Molière l’a conçue comme un projet plus ambitieux de comédie-ballet, incluant entre chaque acte des intermèdes mis en musique par MarcAntoine Charpentier et chorégraphiés par Pierre Beauchamp.

La pièce a été d’abord jouée en février 1673 au théâtre du Palais Royal, mais elle était destinée à être représentée devant la cour à l’occasion de fêtes somptueuses données en l’honneur du roi et de ses victoires militaires.

La mort subite de Molière a suspendu les représentations et la pièce ne sera finalement jouée à Versailles qu’après sa mort.

Mais il est important d’étudier le projet global et festif que Molière avait mis au point dans le but d’éblouir le roi et son entourage.
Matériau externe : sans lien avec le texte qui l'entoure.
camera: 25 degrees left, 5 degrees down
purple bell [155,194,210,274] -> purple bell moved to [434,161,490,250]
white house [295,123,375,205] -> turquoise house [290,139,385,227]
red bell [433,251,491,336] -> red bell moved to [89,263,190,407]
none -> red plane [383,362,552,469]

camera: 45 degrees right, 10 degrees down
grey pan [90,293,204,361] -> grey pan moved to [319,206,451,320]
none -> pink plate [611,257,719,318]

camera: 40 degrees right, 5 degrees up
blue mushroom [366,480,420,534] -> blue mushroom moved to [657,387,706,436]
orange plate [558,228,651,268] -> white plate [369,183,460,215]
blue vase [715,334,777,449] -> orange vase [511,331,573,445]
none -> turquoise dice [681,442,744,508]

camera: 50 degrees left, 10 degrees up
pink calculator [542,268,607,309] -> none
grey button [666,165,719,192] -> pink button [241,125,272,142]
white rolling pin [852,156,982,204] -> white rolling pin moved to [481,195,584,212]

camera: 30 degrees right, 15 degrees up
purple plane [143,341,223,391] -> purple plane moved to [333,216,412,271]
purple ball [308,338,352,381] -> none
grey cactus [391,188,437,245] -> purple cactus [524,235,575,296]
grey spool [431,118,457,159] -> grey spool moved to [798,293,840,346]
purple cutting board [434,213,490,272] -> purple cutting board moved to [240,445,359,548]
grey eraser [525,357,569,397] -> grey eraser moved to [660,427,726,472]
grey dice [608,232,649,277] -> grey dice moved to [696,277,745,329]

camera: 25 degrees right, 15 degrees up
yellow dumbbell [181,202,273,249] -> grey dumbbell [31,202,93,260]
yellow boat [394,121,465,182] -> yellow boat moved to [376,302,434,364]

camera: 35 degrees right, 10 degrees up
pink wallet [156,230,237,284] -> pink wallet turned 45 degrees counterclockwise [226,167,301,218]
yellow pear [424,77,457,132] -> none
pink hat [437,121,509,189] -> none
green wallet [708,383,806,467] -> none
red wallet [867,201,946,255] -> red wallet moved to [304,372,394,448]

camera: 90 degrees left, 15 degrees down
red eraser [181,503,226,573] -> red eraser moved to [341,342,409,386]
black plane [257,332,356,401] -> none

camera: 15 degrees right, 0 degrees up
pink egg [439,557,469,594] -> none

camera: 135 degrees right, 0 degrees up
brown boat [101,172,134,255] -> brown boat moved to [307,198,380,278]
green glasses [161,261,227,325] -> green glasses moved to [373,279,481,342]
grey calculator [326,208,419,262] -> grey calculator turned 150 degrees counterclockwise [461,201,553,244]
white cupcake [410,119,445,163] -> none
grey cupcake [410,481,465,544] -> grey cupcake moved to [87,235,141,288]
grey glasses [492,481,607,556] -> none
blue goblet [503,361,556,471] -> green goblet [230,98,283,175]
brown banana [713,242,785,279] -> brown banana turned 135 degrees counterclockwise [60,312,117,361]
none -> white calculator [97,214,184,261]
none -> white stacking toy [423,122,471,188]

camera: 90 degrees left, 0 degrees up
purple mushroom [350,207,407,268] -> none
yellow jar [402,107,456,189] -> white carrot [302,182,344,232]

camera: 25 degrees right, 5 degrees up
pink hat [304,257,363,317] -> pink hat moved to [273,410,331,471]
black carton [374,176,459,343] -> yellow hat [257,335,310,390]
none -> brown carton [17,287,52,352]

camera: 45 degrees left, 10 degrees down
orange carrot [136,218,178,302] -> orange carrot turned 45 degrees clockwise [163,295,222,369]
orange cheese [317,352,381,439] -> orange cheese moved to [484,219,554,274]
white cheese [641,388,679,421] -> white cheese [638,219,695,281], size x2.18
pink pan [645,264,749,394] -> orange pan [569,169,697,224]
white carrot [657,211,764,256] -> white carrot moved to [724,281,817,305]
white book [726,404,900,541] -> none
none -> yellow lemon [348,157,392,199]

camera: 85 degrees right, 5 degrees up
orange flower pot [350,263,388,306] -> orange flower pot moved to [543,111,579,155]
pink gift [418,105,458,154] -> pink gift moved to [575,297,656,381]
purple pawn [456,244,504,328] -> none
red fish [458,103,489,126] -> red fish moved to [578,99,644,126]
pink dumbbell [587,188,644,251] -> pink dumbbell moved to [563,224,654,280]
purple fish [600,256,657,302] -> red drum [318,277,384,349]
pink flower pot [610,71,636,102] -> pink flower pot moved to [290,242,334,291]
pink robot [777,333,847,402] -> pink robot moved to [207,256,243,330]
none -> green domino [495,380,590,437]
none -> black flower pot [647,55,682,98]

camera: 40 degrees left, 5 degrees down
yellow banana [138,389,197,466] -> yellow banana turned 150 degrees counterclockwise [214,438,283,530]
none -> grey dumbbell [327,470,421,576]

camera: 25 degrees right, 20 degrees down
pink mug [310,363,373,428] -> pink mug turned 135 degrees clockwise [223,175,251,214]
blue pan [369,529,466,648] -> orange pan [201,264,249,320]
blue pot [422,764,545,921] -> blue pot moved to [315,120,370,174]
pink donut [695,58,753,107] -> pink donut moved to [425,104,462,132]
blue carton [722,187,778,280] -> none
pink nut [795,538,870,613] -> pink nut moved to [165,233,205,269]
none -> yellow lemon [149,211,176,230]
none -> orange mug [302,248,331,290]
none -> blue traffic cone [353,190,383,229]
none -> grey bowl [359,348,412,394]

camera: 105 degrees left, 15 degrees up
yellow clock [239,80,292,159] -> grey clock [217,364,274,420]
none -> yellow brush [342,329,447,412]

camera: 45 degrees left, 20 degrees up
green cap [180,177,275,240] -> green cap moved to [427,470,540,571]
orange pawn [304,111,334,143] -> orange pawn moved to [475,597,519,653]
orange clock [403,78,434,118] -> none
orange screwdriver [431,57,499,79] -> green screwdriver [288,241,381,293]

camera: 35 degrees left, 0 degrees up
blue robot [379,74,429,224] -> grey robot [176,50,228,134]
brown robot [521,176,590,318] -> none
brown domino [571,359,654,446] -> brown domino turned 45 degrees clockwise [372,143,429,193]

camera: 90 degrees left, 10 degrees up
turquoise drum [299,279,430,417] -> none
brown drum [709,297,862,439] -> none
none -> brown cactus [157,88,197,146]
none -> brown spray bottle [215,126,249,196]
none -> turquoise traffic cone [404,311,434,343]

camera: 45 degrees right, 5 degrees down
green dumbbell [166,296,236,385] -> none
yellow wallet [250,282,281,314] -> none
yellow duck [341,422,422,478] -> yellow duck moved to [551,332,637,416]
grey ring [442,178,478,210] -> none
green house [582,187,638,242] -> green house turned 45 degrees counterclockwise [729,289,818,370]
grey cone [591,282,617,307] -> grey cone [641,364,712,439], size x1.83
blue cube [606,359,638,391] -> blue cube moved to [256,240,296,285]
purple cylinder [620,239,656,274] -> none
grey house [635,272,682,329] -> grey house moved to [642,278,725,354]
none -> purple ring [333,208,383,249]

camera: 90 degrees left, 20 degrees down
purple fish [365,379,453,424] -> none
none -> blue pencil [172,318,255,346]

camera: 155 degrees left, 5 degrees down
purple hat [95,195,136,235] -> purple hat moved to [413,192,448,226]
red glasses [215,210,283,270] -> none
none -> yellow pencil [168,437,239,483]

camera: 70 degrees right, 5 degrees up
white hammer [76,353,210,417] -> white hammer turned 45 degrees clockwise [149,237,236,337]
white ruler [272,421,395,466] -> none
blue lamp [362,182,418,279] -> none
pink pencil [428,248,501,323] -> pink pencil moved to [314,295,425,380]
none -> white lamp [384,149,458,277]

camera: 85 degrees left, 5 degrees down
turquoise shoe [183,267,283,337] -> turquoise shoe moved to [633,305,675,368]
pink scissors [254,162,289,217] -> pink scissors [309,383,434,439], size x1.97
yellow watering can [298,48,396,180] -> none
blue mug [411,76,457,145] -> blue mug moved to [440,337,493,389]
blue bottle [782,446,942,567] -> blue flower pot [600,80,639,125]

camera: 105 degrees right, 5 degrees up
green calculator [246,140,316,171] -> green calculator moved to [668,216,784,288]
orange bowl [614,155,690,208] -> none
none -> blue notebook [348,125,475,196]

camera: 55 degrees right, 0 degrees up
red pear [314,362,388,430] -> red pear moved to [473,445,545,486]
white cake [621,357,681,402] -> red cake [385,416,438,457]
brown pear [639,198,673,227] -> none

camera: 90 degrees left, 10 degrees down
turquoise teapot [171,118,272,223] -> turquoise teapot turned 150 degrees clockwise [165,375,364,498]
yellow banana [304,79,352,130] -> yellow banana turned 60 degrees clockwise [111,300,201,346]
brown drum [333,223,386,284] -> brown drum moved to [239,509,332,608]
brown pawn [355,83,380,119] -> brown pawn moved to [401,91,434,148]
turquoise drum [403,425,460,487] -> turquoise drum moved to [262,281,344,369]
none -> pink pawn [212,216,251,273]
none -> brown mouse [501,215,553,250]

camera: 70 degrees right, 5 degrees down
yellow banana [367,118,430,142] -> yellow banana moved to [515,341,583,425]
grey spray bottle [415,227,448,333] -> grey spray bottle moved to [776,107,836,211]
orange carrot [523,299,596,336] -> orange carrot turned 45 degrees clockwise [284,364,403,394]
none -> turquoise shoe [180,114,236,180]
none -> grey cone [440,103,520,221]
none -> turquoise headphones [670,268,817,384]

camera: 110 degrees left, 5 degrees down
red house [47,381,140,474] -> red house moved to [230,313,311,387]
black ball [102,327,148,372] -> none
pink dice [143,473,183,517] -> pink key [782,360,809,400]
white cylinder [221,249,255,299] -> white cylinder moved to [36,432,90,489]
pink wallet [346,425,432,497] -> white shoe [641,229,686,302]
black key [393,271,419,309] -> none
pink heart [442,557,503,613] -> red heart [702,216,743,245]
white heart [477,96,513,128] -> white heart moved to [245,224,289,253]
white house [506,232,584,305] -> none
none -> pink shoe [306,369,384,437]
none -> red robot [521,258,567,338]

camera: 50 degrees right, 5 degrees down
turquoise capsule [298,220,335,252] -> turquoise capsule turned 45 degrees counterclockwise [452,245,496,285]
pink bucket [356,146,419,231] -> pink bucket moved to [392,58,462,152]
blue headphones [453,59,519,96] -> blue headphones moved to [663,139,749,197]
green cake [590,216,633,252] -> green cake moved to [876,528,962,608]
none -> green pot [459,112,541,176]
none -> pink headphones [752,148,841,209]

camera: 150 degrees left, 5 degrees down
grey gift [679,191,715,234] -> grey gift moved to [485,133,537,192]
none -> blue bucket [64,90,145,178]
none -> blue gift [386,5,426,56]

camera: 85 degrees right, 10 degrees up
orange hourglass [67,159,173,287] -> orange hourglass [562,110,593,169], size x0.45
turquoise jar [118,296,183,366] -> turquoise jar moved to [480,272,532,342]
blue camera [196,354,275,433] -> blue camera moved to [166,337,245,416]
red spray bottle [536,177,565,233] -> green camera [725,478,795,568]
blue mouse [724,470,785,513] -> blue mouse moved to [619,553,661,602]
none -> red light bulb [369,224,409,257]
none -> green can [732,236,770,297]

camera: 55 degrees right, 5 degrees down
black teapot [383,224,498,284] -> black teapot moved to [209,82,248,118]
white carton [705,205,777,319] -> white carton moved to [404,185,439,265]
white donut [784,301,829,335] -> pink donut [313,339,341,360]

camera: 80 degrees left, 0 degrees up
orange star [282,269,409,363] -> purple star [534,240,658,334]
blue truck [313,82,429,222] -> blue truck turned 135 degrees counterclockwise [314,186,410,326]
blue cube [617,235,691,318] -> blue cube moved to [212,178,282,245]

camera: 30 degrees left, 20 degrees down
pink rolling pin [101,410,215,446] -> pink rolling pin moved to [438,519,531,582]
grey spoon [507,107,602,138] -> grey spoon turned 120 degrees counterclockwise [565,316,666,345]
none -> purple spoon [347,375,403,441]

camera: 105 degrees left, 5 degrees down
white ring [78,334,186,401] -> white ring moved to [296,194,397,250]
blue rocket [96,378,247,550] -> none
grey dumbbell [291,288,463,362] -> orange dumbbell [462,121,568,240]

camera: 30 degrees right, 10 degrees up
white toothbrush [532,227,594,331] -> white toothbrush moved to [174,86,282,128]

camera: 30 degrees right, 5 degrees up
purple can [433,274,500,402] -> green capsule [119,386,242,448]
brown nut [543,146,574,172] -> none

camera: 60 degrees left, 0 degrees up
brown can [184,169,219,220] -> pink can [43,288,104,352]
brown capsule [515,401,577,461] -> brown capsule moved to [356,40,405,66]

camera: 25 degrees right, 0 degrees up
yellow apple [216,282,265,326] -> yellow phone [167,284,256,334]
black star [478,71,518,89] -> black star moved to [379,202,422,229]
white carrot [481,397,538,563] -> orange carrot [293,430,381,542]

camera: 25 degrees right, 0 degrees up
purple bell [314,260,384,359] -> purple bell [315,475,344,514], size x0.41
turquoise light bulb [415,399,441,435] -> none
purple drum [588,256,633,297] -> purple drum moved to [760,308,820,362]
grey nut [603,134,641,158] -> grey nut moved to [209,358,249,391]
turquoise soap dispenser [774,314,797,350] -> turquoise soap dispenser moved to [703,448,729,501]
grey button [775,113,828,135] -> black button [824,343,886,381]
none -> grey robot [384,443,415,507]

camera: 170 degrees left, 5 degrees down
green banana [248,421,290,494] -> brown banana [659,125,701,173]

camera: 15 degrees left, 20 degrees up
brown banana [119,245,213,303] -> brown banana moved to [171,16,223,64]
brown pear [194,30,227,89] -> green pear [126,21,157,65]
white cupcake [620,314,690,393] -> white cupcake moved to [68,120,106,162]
Il faudra donc étudier les interactions entre les trois actes de la comédie, les prologues qui les introduisent, les intermèdes qui les séparent ou les concluent, afin de comprendre comment Molière prévoyait d’offrir à son public un grand moment de réjouissance et de plaisir à l’occasion d’un spectacle complet et somptueux. On examinera successivement trois niveaux essentiels sur lesquels Molière a travaillé pour faire de sa comédie un spectacle entraînant et captivant : I. Les ressorts d’une intrigue comique II. Les prestiges de la comédie-ballet III. Les vertiges de l’illusion théâtrale I/ Les ressorts de l’intrigue comique Quels ressorts comiques font de cette pièce un spectacle qui va provoquer le rire du spectateur ? 1) Le comique relatif à la scatologie (le bas corporel : n’oubliez pas qu’Argan est prétendument malade et que les remèdes de l’époque se limitent essentiellement à purger l’organisme de ses humeurs malsaines en recourant à des lavements) : - Argan est assis sur sa chaise percée (siège qui faisait office de toilettes) lorsqu’il fait ses comptes dans la scène d’exposition.

En effet, lorsque Toinette intervient à la scène suivante, il lui demande : « Otemoi ceci, coquine, ôte-moi ceci.

(Argan se lève de sa chaise.) Mon lavement d’aujourd’hui a-t-il bien opéré ? ».

A plusieurs reprises, le lavement fait si bien son effet qu’il oblige Argan à interrompre une conversation pour se précipiter aux toilettes (fin de I, 3 : conversation avec Angélique et fin de III, 1 : conversation avec Béralde). - Les noms des médecins ont des connotations scatologiques : M.

Purgon fait penser à la purge et aux remèdes laxatifs qu’il aime prescrire ; le nom de M.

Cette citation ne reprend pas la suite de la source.